I won't forget when I was a junior in high school and my anatomy teacher started to rant about how hair is dead and it's absurd we assign such significance to a part of our body that is literally dead.

His stance was really just a way of indirectly criticizing women for caring about their appearances—because he was actually really sexist. But that's not the point here.

His argument isn't an uncommon one; there's this idea that people care too much about their appearance and there's a lot of criticism over hair. There's criticism over haircuts, hair color, amount of hair, length of hair, type of hair, and that's just if you're applying this to hair on the head and ignoring the multitude of conversations surrounding body hair.

The point is people have hair and people have opinions about hair. This isn't new, but I find a lot of the conversations to be as absurd as my teacher found dying hair to be.

For a lot of people, hair is much more than hair.

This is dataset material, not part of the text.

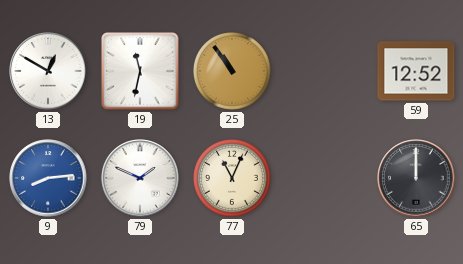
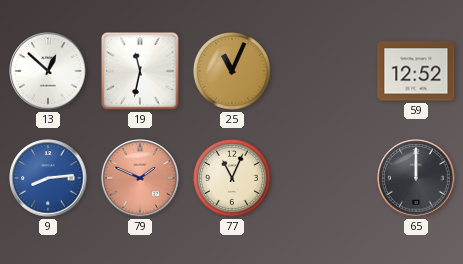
13: 12:50 -> 12:52
25: 10:54 -> 11:04
79 dial: white -> salmon
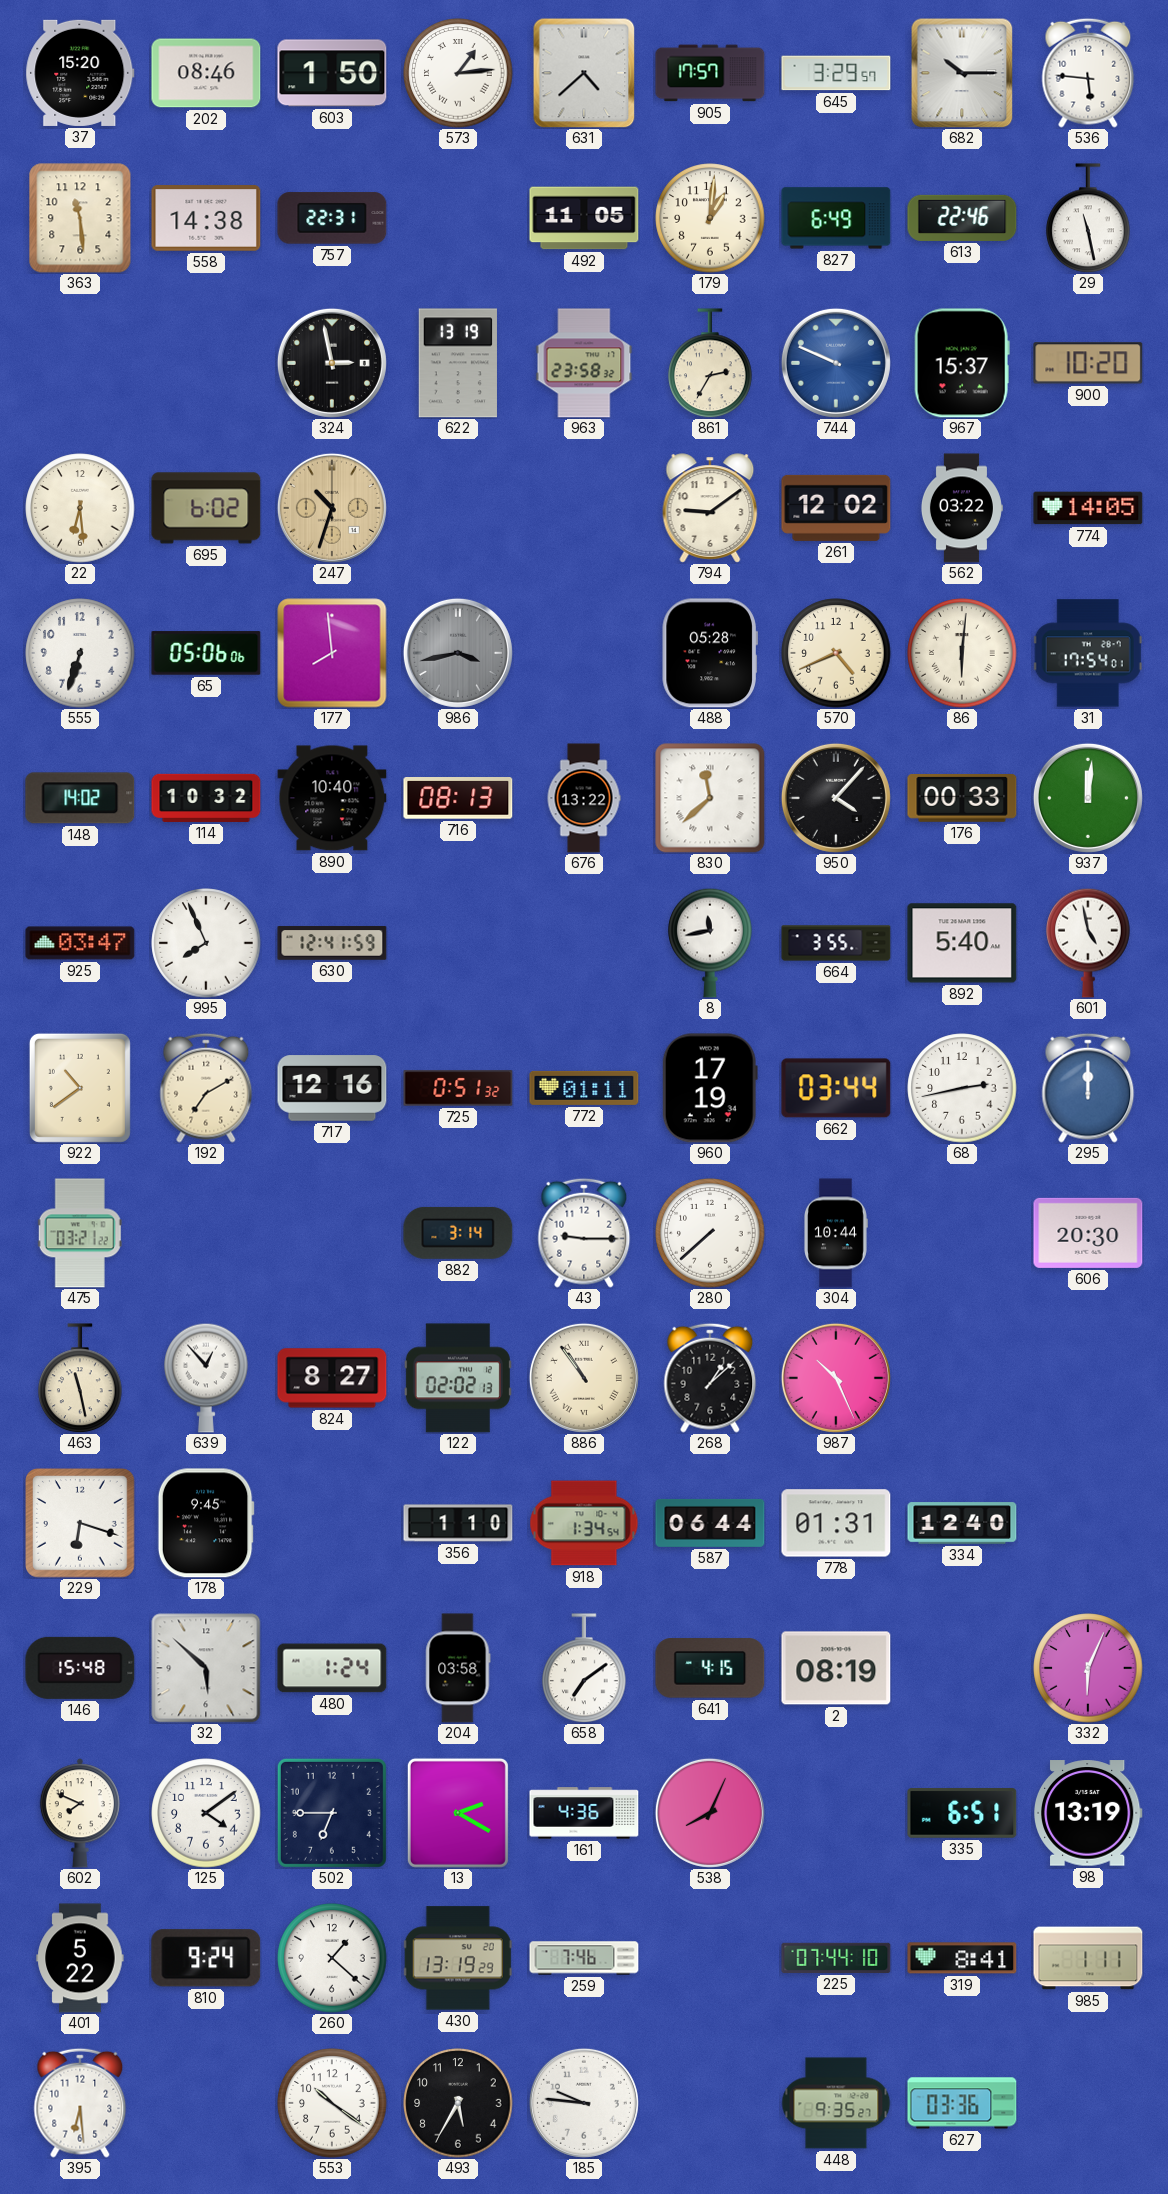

In general, how we present ourselves is a huge part of self-expression. Considering the whole point of uniforms is to be identity stripping, that all should be fairly obvious. Whether we are fully aware of it or not, how we look is a large indicator of our personalities.

Hair plays a significant role in this claim to identity. Hair is as much a part of us as anything; you take away clothing and makeup and all the things we physically add to ourselves, but hair is still there. Only very few and extreme circumstances can change that we have hair and it will continue to grow no matter what.

We consider a baby's first haircut a milestone.

We still consider it unconventional when a girl has short hair or a boy has long hair.

People of color still face ridicule and discrimination for their hair.

The thing is hair matters. Personally and socially, hair is significant to both individuals and communities.

I remember countless times as a kid when I "discreetly" cut my own hair all the way up until I was a teenager, and then I got it all chopped off. I got 19 inches chopped off and that still left it shoulder length. And from there, I just went shorter and shorter until I shaved it all off.

It was the most freeing thing I've ever done. My whole life I'd wanted short hair. I remember being four or five and seeing a man with a shaved head at a park and wanting my hair to be like that. Granted, the bit of hair he had was also vibrant pink, so how could I not want that.

But the thing is none of it matters! Hair does a lot to show a person's personality and when someone thinks you don't like your own hair, the age old "it's just hair" gets used. When I was near-bald because I buzzed everything off, people would treat it like a mistake and remind me it would grow out. Yes, I know it's going to grow out. That is generally what hair does, and just because it's really short now won't change how hair has always functioned. But it was like people wanted to reassure me that it could grow out in a way that implied shaving it wasn't my decision in the first place.

It was though, and I even had people telling me I shouldn't do it, but I knew quite well that it's what I wanted. I didn't care how it would look. Honestly, I figured it would look horrible. However, I knew that if I never did it, I would always wish I had, and I much preferred to just find out. Besides, what did I have to lose? My hair is my own to figure out and do what I want with.

In my experience, there's this idea of bravery associated with making drastic changes to hair. It was supposedly bold that I shaved my head and it was supposedly daring and risky that I started cutting my own hair.

The thing is it isn't any of those things. It's my hair, so why shouldn't I personally be able to figure out what I want to do with it?

As I am white, there's nothing I can say personally about the experiences of people of color with their own hair. I do not say this to put words in the mouths of other people or claim anyone else's narrative, but I know the struggle of accepting your own natural hair can be much harder for other people.

I know a lot of people don't have the same freedom I do to experiment and I know some people can't explore personal expression in this way because of how society perceives it. I know that certain hairstyles have been unfairly considered inappropriate for workplaces. I know that, while dreads on a black person has been considered "unprofessional," they're sometimes considered individualistic and expressive on a white person.

There's a double standard in the way we perceive and judge anything people of color do, but there is especially a lot of discrimination as it comes to the self-expression of anyone who isn't white.

So while I say hair is reflective of personality, I do not mean this to say it is genuinely reflective of someone's ethic. There is no difference in my behavior or my personality when I had long hair, and when I had no hair, there was, however, a difference in my comfort and confidence with myself.

And that's why allowing freedom of hair matters. That's why people take the time to care for this dead part of their body. We have it, we have hair, so why not make the most of it?

And beyond that, what does anyone get out of ridiculing people for their styles and for things they've elected to do? Maybe they have a mullet, or something "old fashioned," or something that just seems unmanageable. But why should anyone else care? It's their responsibility. It's something for them to deal with and to own.

Hair is hair, but more importantly, it is our own. It can look bad or good, blue or brown, or long or short, and none of it matters. Expression is what is important, and maybe we should stop assigning value to it and just take it for what it is.